One criticism of using local sweat collection methods has been that sodium concentration is usually higher than with using whole body techniques . Shirreffs and Maughan, who measured sodium loss using whole body washdown, reported sweat sodium as 50.8 mmol.L-1. However the time of year the study was conducted is not stated, so whether the subjects were acclimatised is not known. The mean sweat sodium concentration in summer (44.7 mmol.L-1) for the current study was slightly less than that described by Shirreffs and Maughan , the winter value (63.8 mmol.L-1) was higher as would be expected if unacclimatised were to be compared to acclimatised subjects. There is sound agreement between the two methods.

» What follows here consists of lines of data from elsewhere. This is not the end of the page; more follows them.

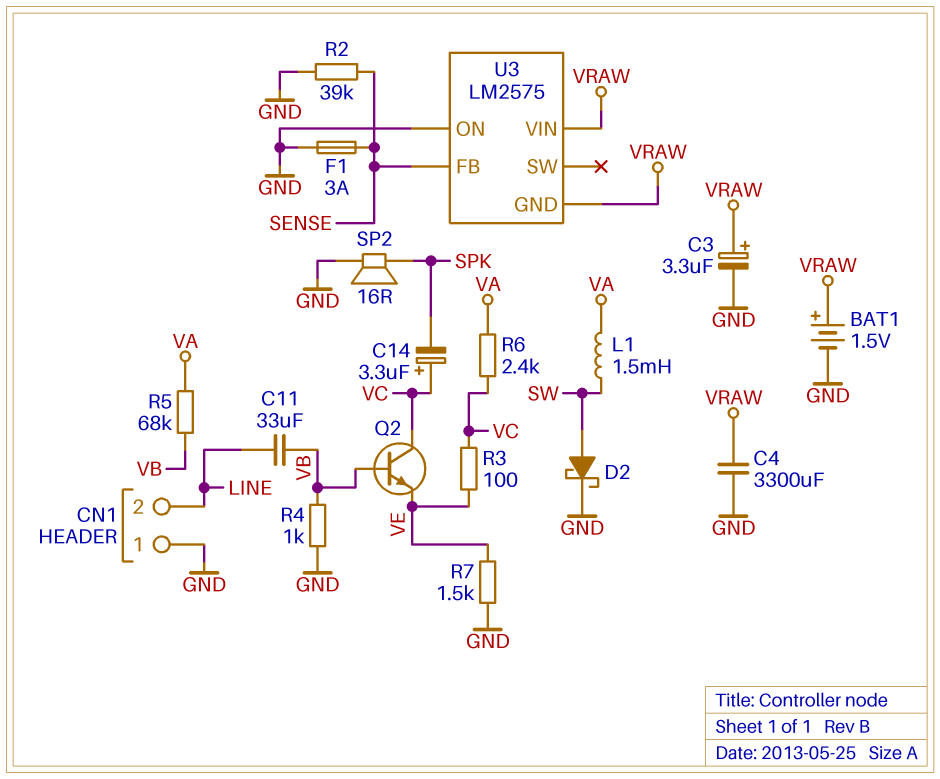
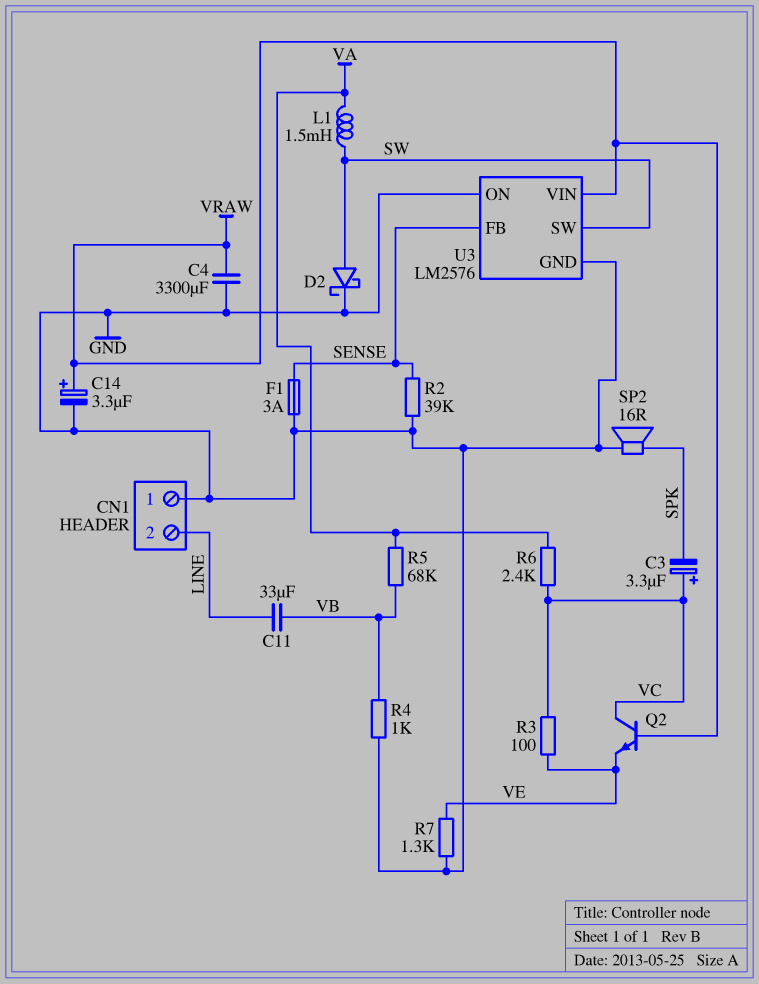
BAT1: 1.5V (plus VRAW, minus GND) -> none
C3: 3.3uF (plus VRAW, minus GND) -> 3.3uF (plus VC, minus SPK)
C14: 3.3uF (plus VC, minus SPK) -> 3.3uF (plus VRAW, minus GND)
Q2: NPN (B VB, C VC, E VE) -> NPN (B VRAW, C VC, E VE)
R7: 1.5k (GND, VE) -> 1.3k (GND, VE)
U3: LM2575 -> LM2576
U3 pin GND: VRAW -> GND
U3 pin SW: none -> SW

From a practical viewpoint, a number of findings from this study can be put to use by occupational physicians. It is common for miners and other manual workers to perform 12-hour shifts in hot environments. The sweat loss can be as high as 12 litres per day  but 8–10 litres is common . This represents a substantial fluid loss and demonstrates the importance of maintaining hydration status when working in the heat. These losses represent a substantial percentage of body weight and will rapidly lead to dehydration unless replacement fluid is consumed. In addition the sodium (Na) loss from sweating at this rate could exceed 10 g per day equivalent to 25 g of salt (NaCl). In this study the individual variation in both sweat rate and sodium concentration was substantial, however based on the mean data the sweat loss over a 10-hour shift even in a moderate environment would be 4.7 litres in summer and 4.1 litres in winter. There is currently no simple method to predict an individual's sweat composition, however on the basis of this study the average sodium concentration would be 45 mmol.L-1 in summer and 64 mmol.L-1 in winter (Table 3). The average acclimatised and unacclimatised sodium (Na) losses for a 10-hour shift in a moderate environment (35°C, 50 % RH) at 40% of VO2max would therefore be 4.8 g and 6 g, assuming the sweat rates and composition measured in this study were constant over the shift. The data predict that sodium loss would be greater in the unacclimatised individual (winter data) even with a lower sweat rate due to the higher sweat sodium concentration. Replacement of this daily electrolyte loss at regular intervals for individuals working in the heat is imperative in order to avoid possible electrolyte disturbance and impaired work performance. Given that the health message is to reduce sodium intake it becomes important that workers are educated as to the importance of eating during meal breaks and of having sodium rich foods when working in hostile conditions. Given the carbohydrate concentration in most sports drinks recommending these would not be sound; fluid replacement beverages should have far less carbohydrate and ideally more than 15 mmol.L-1 of sodium, although in the authors' experience palatability limits sodium content.